The wrong track: How papillomaviruses trick the immune system

Date:
August 4, 2020
Source:
German Cancer Research Center (Deutsches Krebsforschungszentrum,
DKFZ)
Summary:
Specific antibodies protect us against viral infections - or do they
not? Researchers studied the immune response to papillomaviruses
in mice and discovered a hitherto unknown mechanism by which
the pathogens outwit the immune system: At the beginning of the
infection cycle, they produce a longer version of a protein that
surrounds the viral genome. The body produces antibodies against
this protein, but they are not effective in fighting the pathogen.

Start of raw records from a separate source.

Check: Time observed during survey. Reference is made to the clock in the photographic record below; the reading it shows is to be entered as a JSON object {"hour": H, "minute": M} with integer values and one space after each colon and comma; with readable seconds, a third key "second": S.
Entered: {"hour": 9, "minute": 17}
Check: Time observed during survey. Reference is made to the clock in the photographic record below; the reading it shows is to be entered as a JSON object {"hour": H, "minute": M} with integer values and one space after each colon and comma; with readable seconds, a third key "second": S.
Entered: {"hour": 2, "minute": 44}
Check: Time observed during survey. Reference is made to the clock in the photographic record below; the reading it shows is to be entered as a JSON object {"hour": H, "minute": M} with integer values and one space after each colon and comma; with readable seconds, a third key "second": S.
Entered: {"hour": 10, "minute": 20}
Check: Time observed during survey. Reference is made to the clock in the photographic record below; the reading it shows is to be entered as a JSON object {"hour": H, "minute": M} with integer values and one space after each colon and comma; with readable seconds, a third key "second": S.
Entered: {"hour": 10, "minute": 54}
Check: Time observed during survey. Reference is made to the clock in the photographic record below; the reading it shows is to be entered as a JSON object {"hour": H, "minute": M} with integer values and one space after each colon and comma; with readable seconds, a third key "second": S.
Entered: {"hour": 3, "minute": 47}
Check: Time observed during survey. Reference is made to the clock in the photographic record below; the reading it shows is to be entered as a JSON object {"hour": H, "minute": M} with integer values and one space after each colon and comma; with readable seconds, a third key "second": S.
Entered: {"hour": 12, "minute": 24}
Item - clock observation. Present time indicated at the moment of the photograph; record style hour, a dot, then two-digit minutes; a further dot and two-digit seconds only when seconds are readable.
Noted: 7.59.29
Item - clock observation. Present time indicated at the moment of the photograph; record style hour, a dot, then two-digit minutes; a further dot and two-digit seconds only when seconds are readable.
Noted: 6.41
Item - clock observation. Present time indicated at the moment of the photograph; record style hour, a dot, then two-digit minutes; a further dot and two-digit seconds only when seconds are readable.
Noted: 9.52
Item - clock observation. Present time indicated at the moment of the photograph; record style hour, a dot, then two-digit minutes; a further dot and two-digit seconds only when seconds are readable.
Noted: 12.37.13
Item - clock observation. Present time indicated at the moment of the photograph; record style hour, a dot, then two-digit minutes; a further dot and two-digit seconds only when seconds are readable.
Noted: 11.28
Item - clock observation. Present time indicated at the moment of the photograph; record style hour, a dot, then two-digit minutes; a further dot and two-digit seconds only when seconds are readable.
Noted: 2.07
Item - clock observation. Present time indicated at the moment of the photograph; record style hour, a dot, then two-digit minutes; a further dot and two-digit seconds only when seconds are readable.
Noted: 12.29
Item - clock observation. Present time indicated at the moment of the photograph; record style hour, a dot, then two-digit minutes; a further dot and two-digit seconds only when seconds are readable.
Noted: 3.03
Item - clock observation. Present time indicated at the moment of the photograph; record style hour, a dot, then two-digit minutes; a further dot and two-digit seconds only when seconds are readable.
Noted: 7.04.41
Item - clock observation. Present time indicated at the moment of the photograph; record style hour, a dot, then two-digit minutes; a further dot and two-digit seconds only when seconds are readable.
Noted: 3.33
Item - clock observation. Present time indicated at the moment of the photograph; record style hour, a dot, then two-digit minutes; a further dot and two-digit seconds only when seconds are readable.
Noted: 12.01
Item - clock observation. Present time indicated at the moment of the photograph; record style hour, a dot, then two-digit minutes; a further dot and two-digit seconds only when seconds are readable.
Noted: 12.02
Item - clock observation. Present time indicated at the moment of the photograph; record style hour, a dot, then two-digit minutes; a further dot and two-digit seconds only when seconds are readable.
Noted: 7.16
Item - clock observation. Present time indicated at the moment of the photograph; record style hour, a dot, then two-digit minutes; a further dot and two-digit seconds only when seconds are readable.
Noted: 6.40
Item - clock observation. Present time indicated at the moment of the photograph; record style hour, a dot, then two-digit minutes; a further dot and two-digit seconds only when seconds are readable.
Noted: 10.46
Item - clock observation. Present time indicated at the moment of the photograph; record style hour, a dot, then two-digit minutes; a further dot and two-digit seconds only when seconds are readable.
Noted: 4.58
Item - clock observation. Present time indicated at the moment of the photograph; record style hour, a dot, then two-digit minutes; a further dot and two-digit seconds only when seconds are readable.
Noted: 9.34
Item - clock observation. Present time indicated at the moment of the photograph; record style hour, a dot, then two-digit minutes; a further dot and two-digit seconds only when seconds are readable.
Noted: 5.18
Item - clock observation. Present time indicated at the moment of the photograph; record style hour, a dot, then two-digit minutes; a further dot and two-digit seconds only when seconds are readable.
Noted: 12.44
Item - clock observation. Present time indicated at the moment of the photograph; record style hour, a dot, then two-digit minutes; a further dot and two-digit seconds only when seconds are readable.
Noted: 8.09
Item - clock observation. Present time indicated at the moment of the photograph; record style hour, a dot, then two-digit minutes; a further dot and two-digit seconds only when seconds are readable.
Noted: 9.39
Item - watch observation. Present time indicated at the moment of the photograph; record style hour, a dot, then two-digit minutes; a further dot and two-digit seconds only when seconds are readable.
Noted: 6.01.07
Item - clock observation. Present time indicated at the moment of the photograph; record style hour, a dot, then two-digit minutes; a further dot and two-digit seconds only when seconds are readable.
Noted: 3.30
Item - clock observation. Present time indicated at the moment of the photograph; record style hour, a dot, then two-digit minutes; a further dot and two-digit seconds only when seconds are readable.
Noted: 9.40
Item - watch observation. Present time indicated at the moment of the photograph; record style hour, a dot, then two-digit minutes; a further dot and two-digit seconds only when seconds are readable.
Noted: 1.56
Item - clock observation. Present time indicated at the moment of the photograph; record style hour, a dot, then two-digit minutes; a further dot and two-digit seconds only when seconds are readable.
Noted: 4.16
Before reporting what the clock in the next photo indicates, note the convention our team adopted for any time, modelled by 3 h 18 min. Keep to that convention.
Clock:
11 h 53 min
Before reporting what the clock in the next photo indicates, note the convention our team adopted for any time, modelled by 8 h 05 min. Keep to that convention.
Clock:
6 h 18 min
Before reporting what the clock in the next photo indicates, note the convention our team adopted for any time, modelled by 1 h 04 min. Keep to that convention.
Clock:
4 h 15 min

FULL STORY ========================================================================== Specific antibodies protect us against viral infections -- or do they not? Researchers at the German Cancer Research Center (DKFZ) studied the
immune response to papillomaviruses in mice and discovered a hitherto
unknown mechanism by which the pathogens outwit the immune system: At
the beginning of the infection cycle, they produce a longer version of
a protein that surrounds the viral genome. The body produces antibodies
against this protein, but they are not effective in fighting the pathogen.


==========================================================================
The human immune system has a wide variety of defense strategies to
protect the body against pathogens, one of which involves producing
antibodies to fight viruses and bacteria. Over time, however, these
pathogens have developed elaborate ways of escaping the immune system.

Scientists are already aware of some of these strategies. In human papillomaviruses (HPV), however, up until now they have only known about
such strategies in innate, already present immunity and not in adaptive immunity, which does not develop until pathogens enter the body and is associated with the production of antibodies.

Frank Ro"sl and his co-workers from DKFZ under the supervision of
Daniel Hasche have now discovered a new mechanism by which cutaneous papillomaviruses (specific to the skin) trick the immune system.

Certain cutaneous HPV, such as HPV5 and HPV8, occur as natural infections
on the skin. They are not sexually transmitted, but are passed on from the mother to the newborn child. Thus, family members are usually colonized
with the same HPV types. An infection normally goes unnoticed, because
the body is able to overcome it. Depending on the individual status of
a person's immune system, their genetic predisposition, age, and other
external factors such as UV radiation, however, certain cutaneous HPV
types are able to stimulate cell division in their host cells. This
leads to skin changes and in rare cases to development of a squamous
cell carcinoma, also known as fair-skin cancer.

The experiments were conducted in a particular mouse species, Mastomys
coucha, which, like humans, can become infected with cutaneous
papillomaviruses shortly after birth and produce specific antibodies
against the virus. In combination with UV radiation, infected animals
are more likely to develop squamous cell cancer.

The animals' immune system produces antibodies against the two viral
proteins L1 and L2 that make up the virus particles, also called
capsids. These antibodies can prevent the viruses from entering the host
cells and thus neutralize the virus. However, the experiments carried
out by the DKFZ scientists showed that besides the normal L1 protein,
the viruses also produce a longer version. The latter is not able to
actually take part in forming the viral capsid. Instead, it acts as a
kind of bait against which the immune system directs its response and
produces specific antibodies.

However, the scientists were able to demonstrate that these antibodies
are not effective in fighting the papillomavirus. Instead of neutralizing
the infectious pathogen through binding to L1, the antibodies merely bind
the nonfunctional protein used as bait. While the immune system is busy producing these non-neutralizing antibodies, the virus can continue to replicate and spread throughout the body. It take several more months
before neutralizing antibodies are produced that target the normal L1
protein and ultimately the infectious viruses themselves.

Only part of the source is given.